▶ **Input records**:
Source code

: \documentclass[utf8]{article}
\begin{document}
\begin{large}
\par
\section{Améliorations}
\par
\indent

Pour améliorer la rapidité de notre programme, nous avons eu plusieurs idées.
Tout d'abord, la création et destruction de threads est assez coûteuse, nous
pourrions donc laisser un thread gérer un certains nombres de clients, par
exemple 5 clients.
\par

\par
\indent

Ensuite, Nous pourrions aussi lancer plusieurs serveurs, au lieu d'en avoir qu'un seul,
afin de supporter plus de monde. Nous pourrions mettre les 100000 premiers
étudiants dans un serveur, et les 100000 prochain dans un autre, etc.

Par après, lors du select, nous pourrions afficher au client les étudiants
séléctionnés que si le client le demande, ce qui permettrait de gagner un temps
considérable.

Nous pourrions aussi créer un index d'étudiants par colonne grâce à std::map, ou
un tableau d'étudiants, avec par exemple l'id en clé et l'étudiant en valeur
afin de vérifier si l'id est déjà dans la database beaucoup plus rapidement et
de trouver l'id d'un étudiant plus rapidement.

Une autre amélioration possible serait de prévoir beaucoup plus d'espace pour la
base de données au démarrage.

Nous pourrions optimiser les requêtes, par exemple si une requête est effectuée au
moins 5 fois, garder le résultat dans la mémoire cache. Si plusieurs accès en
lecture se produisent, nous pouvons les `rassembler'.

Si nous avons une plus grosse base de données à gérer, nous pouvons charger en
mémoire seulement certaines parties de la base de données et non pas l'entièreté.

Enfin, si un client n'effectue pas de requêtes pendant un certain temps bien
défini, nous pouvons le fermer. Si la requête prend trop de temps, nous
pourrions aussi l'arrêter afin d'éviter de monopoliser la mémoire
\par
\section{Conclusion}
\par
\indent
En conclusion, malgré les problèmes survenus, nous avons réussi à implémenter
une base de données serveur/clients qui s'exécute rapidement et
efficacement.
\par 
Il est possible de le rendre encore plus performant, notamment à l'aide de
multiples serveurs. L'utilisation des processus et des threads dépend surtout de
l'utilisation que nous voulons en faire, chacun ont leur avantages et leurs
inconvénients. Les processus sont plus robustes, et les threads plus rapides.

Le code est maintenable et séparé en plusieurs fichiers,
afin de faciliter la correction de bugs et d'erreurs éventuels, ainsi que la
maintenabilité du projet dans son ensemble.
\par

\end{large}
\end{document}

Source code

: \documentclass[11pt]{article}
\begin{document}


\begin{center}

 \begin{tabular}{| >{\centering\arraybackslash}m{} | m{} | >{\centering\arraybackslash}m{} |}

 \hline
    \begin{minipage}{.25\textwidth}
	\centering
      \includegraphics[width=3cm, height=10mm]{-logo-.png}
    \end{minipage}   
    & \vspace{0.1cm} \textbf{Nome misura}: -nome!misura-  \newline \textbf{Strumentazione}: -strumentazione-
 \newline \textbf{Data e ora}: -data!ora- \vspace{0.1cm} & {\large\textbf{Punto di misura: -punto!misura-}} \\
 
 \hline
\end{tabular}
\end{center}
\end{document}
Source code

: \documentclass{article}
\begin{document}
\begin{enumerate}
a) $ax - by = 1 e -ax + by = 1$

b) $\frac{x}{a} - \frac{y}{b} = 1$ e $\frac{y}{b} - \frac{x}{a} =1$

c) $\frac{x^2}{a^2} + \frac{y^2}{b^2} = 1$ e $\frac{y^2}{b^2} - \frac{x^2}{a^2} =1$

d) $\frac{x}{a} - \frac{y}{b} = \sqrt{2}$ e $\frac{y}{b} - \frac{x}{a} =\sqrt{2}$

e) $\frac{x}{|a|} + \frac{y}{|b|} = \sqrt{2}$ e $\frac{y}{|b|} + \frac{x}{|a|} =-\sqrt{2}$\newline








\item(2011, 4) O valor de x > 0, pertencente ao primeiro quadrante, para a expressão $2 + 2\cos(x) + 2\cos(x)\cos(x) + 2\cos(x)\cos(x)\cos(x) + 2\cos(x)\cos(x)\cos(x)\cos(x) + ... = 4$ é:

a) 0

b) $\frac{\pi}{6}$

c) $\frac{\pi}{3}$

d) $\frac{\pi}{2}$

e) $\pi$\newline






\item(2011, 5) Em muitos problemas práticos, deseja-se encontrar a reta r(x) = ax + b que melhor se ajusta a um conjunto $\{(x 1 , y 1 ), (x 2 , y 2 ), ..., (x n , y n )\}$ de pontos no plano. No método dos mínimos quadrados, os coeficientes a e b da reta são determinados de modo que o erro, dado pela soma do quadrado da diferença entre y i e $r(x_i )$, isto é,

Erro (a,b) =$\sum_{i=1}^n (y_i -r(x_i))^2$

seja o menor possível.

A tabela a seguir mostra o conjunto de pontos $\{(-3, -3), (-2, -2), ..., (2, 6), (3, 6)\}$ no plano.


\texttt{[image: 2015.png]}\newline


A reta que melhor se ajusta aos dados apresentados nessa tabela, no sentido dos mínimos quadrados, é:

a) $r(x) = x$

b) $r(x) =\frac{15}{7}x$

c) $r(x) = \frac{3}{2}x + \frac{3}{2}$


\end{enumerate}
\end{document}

▶ **What to produce**: Throughout the data above, find each line that includes the string "ajusta"; state only how many there are.

▶ **Task result**: 2